All entries need to be written out again exactly, without their pictures.

====================

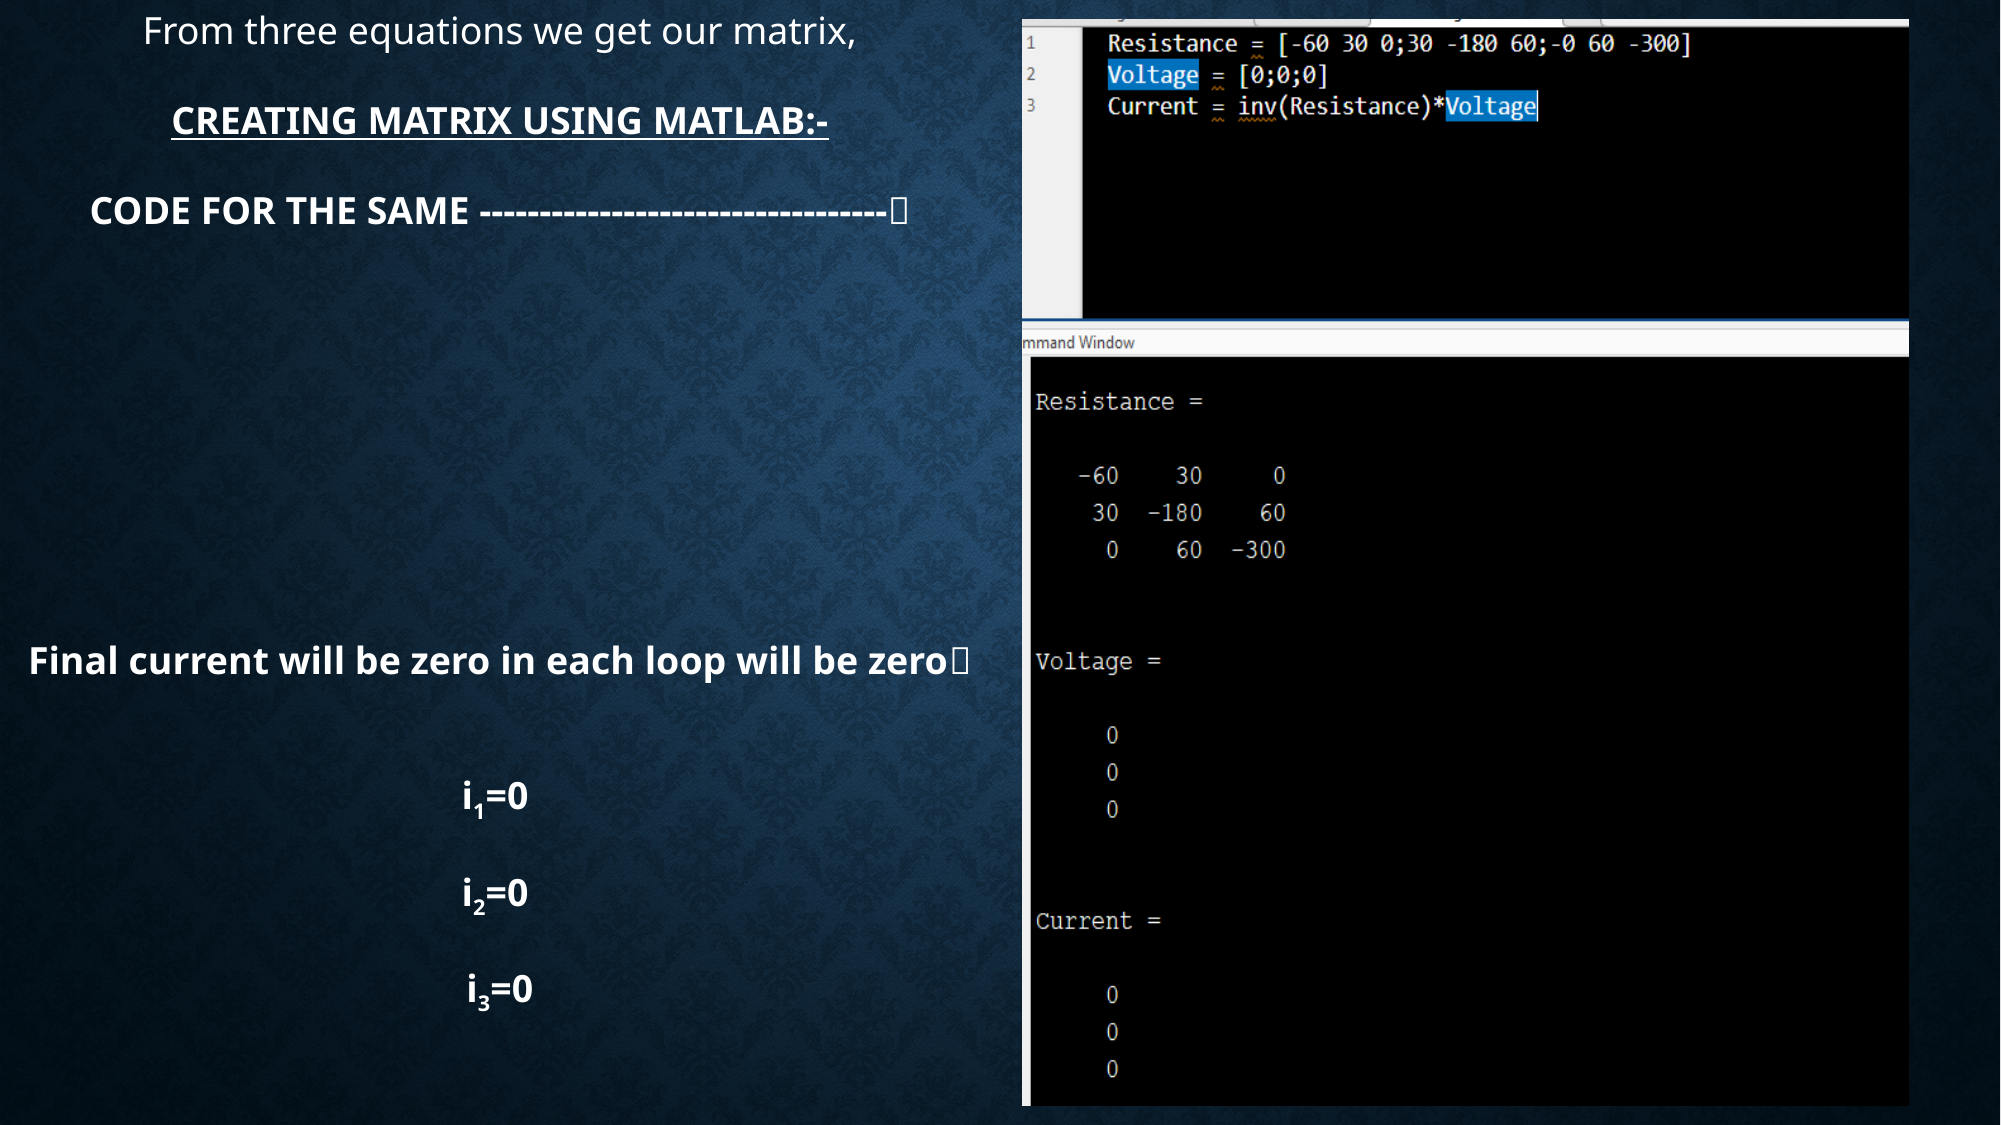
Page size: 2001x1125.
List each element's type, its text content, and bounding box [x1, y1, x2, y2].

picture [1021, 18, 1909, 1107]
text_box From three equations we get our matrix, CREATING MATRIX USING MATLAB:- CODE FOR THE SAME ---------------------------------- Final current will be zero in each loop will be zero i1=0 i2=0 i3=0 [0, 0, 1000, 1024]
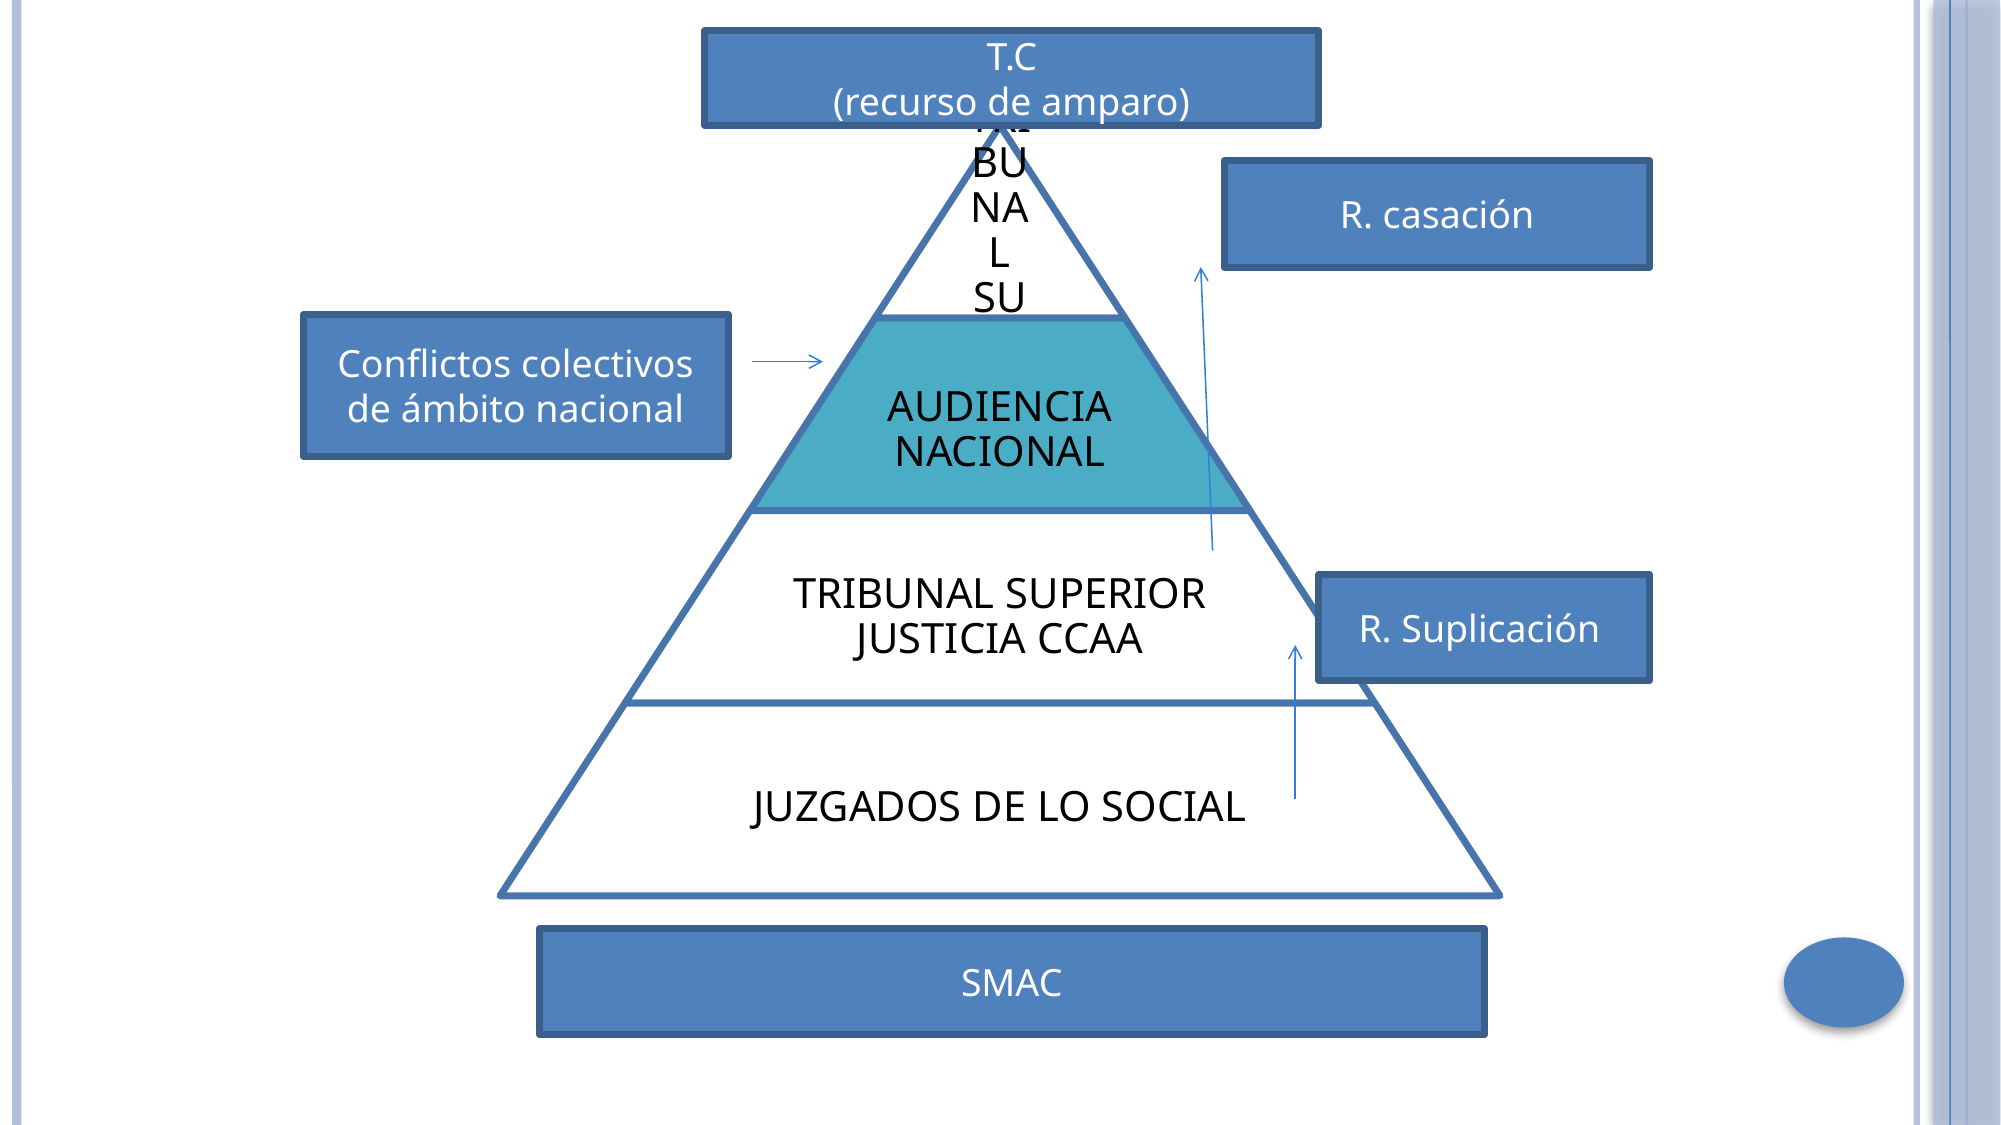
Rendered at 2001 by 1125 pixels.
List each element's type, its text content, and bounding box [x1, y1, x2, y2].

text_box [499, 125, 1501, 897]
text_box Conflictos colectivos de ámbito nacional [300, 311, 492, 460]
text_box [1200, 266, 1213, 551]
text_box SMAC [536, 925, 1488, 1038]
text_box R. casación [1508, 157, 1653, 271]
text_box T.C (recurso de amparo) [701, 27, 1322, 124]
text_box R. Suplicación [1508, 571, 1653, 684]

====================

Solution to this problem -
Page size: 2001x1125.
List each element's type, its text content, and bounding box [x1, y1, x2, y2].

picture [1021, 18, 1909, 1107]
text_box From three equations we get our matrix, CREATING MATRIX USING MATLAB:- CODE FOR THE SAME ---------------------------------- Final current will be zero in each loop will be zero i1=0 i2=0 i3=0 [0, 0, 1000, 1024]
Rendered at 2001 by 1125 pixels.
List each element's type, its text content, and bounding box [x1, y1, x2, y2].

text_box [499, 125, 1501, 897]
text_box Conflictos colectivos de ámbito nacional [300, 311, 492, 460]
text_box [1200, 266, 1213, 551]
text_box SMAC [536, 925, 1488, 1038]
text_box R. casación [1508, 157, 1653, 271]
text_box T.C (recurso de amparo) [701, 27, 1322, 124]
text_box R. Suplicación [1508, 571, 1653, 684]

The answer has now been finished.